Nevrotiklik Daha Sonra Kaygı ve Depresyonu Öngörebilir

Yeni bir araştırma, nevrotikliğin kişilik özelliği konusunda yüksek olan gençlerin hem anksiyete hem de depresif bozukluklar geliştirme olasılığının yüksek olduğunu ilk kez buldu.

Araştırmacılar, yeni içgörünün depresyonun gelişmesini engelleyebilecek müdahalelere yol açabileceğinden umutlu.

Northwestern Üniversitesi ve Los Angeles Kaliforniya Üniversitesi'nden araştırmacılar, çalışmanın nevrotikliğin duygudurum ve anksiyete bozukluklarını öngördüğünü ilk bulan çalışma olduğunu söylüyorlar.

Çalışmanın baş yazarı ve Northwestern Weinberg Sanat ve Bilim Koleji'nde psikoloji profesörü olan Dr. Richard Zinbarg, “Nevrotiklik, hem anksiyete hem de depresif bozuklukların gelişmesinin özellikle tehlikeli durumunun özellikle güçlü bir öngörücüydü” dedi.

Daha önceki araştırmalar, nevrotikliğin madde kötüye kullanımı, ruh hali ve anksiyete bozuklukları ile ilişkili olduğunu göstermiştir, ancak bu ilişkilerin güç açısından karşılaştırılabilir olup olmadığını test etmemişti.

Northwestern'de klinik psikoloji direktörü olan Zinbarg, "Başka türlü onları deneyimleyecek kişilerde anksiyete bozuklukları ve depresyonun gelişmesini önleyebilmek profesyonel hayalimdi" dedi.

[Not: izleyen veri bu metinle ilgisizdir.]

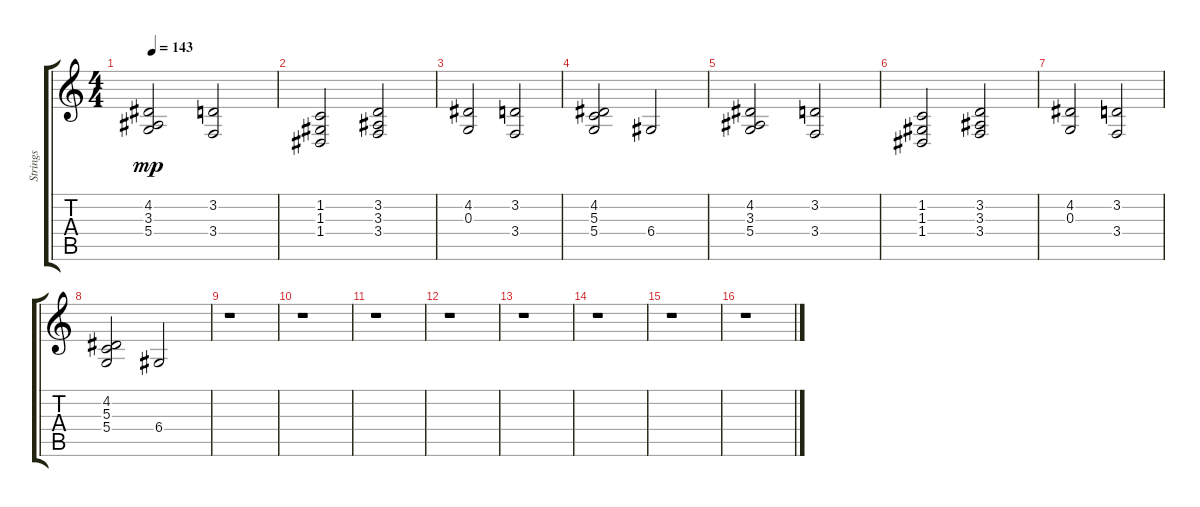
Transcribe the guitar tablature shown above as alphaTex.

\track ("Strings" "Strings") {instrument synthstrings1}
\staff {score tabs}
\tuning (E4 B3 G3 D3 A2 E2) {hide}
\ts (4 4)
\tempo 143
\clef g2
\ks c
(4.2 3.3 5.4).2{dy mp} (3.2 3.4).2 |
(1.2 1.3 1.4).2 (3.2 3.3 3.4).2 |
(4.2 0.3).2 (3.2 3.4).2 |
(4.2 5.3 5.4).2 6.4.2 |
(4.2 3.3 5.4).2 (3.2 3.4).2 |
(1.2 1.3 1.4).2 (3.2 3.3 3.4).2 |
(4.2 0.3).2 (3.2 3.4).2 |
(4.2 5.3 5.4).2 6.4.2 |
r.1 |
r.1 |
r.1 |
r.1 |
r.1 |
r.1 |
r.1 |
r.1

“İnsanlar onlardan acı çekmeye başladığında oldukça iyi tedavilerimiz var. Önleme konusunda çok daha az şey yapıyoruz. "

Kişilik özelliklerini inceleyen araştırmacılar, kişiliğin beş ana boyutundan nevrotikliğin neredeyse tüm psikopatoloji biçimlerini geliştirmek için en uygun özellik olduğu konusunda büyük ölçüde hemfikirdir.

Diğer dört kişilik özelliği ise dışadönüklük, uyumluluk, vicdanlılık ve açıklıktır.

Çalışma, iki Chicago ve Los Angeles lisesinde lise öğrencisi olarak işe alınan 547 katılımcıyı içeriyordu. Zinbarg, çalışma sonuçlarının nispeten uygun maliyetli ve geniş tabanlı bir önleme programına giden yolu işaret ettiğini söyledi.

Lise öğrencilerine, nevrotiklik üzerine - kağıt ve kalem yoluyla ya da çevrimiçi olarak uygulanarak - bu kişilik özelliği üzerindeki duruşlarını belirleyen bir anket verilebileceğini söyledi.

Zinbarg, "Hedeflememiz gereken çocukları belirleyebiliriz - bu ilk çıkarım," dedi.

Amaç, yalnızca depresyon veya anksiyete bozukluklarını önlemekle kalmayıp, ortak bir risk faktörüne sahip oldukları göz önüne alındığında, her ikisi için de riskleri azaltan bir önleyici müdahale tasarlamak olacaktır.

Zinbarg, "Tek bir müdahaleyle, anksiyete ve depresyon riskini aynı anda azaltmak ve insanların çok daha iyi başa çıkmalarına yardımcı olmak mümkün olmalı" dedi.

Sonuçlar ayrıca nevrotiklik ve onun tanımı hakkında teorik bir tartışmaya da ışık tuttu.

Zinbarg, "Ben de dahil olmak üzere bazıları nevrotikliğin biraz spesifik olduğuna inanıyor" dedi. "Bu kamptaki teorisyenler, nevrotikliğin insanları olumsuz duygulara - anksiyete, depresyon, sinirlilik, öfke - daha duyarlı hale getirdiğine inanıyor."

Diğerleri, nevrotikliğin olumlu olanlar da dahil olmak üzere genel olarak duygulara duyarlılığı artırdığına inanıyor. Bu görüşe göre nevrotiklik, ketleme ve ağrıyı içeren bozukluklar kadar kumar veya madde kullanımı gibi aşırılık bozukluklarının da habercisi olacaktır.

Northwestern ve California Üniversitesi, Los Angeles ekibi madde kullanımını inceledi ve nevrotikliğin, anksiyete bozuklukları ve depresyon kadar madde kullanım bozukluklarının bir öngörücüsü olmadığını buldu.

Zinbarg, "Çalışmanın sonuçları, nevrotikliğin tehdide duygusal tepkisellikten daha duyarlı olduğunu kuvvetle gösteriyor," dedi.